Destruction des ateliers de l’usine Mame. 1940 (Arch. départ. d’Indre-et-Loire)

 

En dépit des efforts réalisés pour réparer le matériel d’imprimerie, et l’acquisition de nouvelles machines, l’entreprise tourne durant la guerre au ralenti. Albert Uriet, qui voit ses années de labeur  anéanties, « vivote sans trop de goût ». Il quitte Tours pour sa banlieue (Saint-Symphorien). Au décès de sa nièce en 1942, il s’enferme dans la solitude :
« Je vis tout seul à présent. C’est assez dur. De sorte que l’enthousiasme me manque un peu, et c’est presque toujours le décevant ‘à quoi bon’ qui termine mes tentatives. Je n’ai rien fait d’autres que des besognes et n’ai aucun projet sérieux pour l’instant. » (Lettre à Henri Pourrat du 3 juillet 1942)

 
Les Chevaliers de la Table-ronde Les Chevaliers de la Table Ronde, 1948
(1ère de couverture et frontispice),
Texte de Jacques Boulenger
Histoires du chien Brisquet Histoire du chien de Brisquet, 1949
Le voyage de Joel Le Voyage de Joel, 1951
 

Si Albert Uriet illustre encore quelques albums au sortir de la guerre, ses responsabilités artistiques et éditoriales lui échappent peu à peu. A la fin des années 1940, la direction éditoriale est transférée à Paris.

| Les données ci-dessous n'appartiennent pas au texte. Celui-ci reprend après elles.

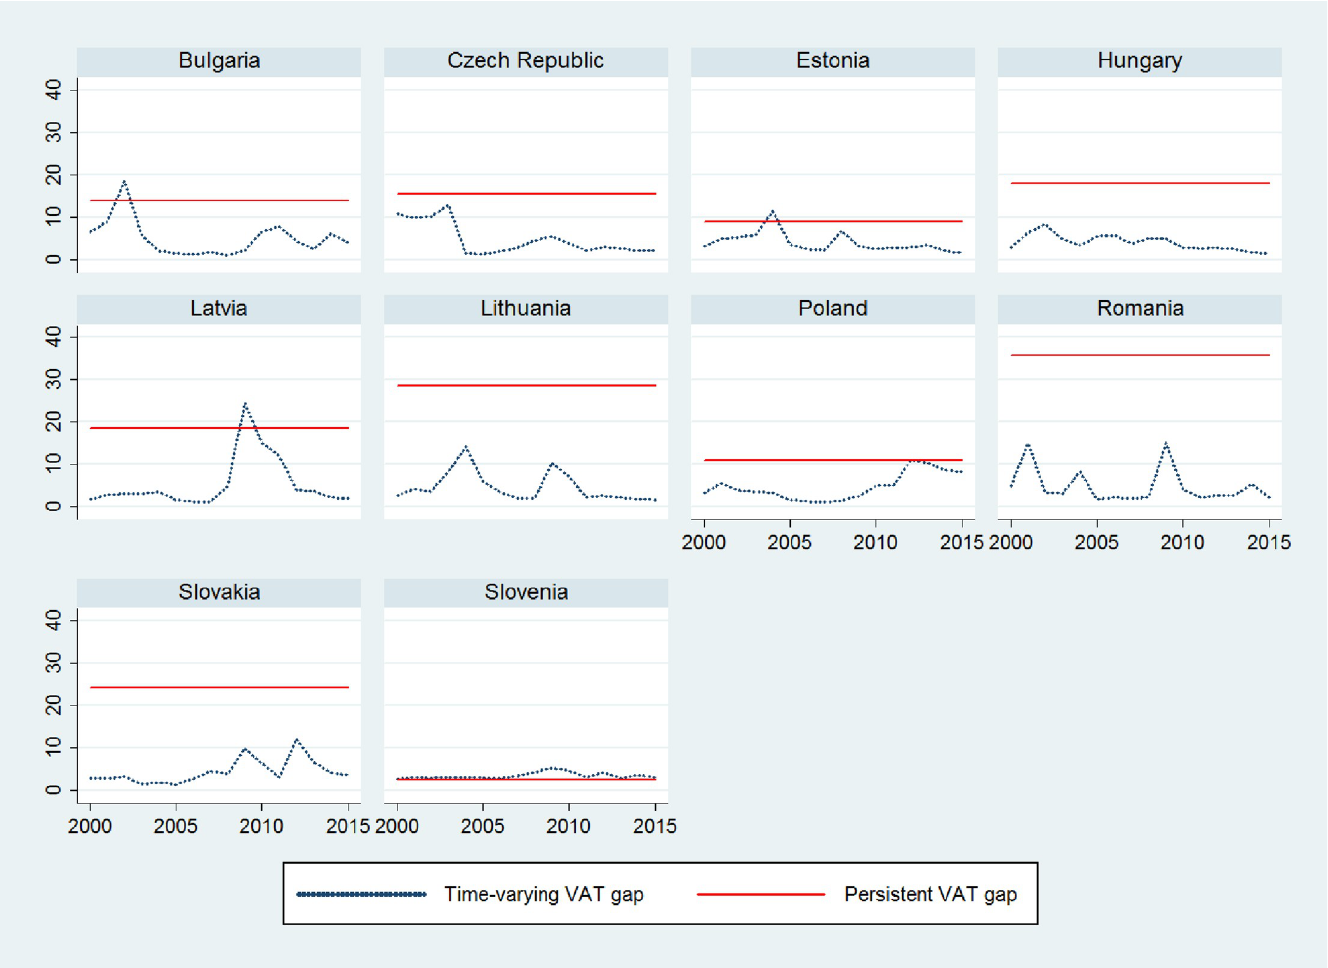
Fig 3. Time-varying VAT gap and persistent VAT gap in the eastern group of EU countries. The blue dotted line represents the time-dependent Value Added Tax gap and the red line represents the country-specific or persistent Value Added Tax gap, between 2005–2015. The persistent and time-dependent VAT gap was generated in STATA after the STFM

« […] il y a maintenant à la maison [Mame] une sorte de secrétaire général. C’est lui qui décide de tout. Il semble avoir une grande influence sur A[lfred] M[ame]. Il se nomme Jean Baudry. C’est un intime de La Tour du Pin. Je le connais seulement un peu car il est installé à Paris et ne vient à Tours que très rarement. Je crois qu’il était secrétaire de la Revue hebdomadaire. (Lettre à Henri Pourrat, 1er avril 1948, Centre Pourrat)

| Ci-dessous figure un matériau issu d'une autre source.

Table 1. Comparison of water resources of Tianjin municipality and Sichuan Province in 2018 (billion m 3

« […] ce monsieur s’occupe depuis environ un an de la partie littéraire à la M[aison] M[ame]. C’est lui le lecteur officiel […] Tout est bien changé ici et je ne puis guère être utile à Claude D.[…] L’aéropage exerce à Paris. Il est puissant et très habile et pourtant cela ne va pas mieux. (Lettre à Henri Pourrat, 1er février 1949, Centre Pourrat)

En 1952, atteint d’une paralysie partielle du bras droit, Albert Uriet cesse de travailler. Il décède brutalement le 25 mars 1954 à Saint-Symphorien.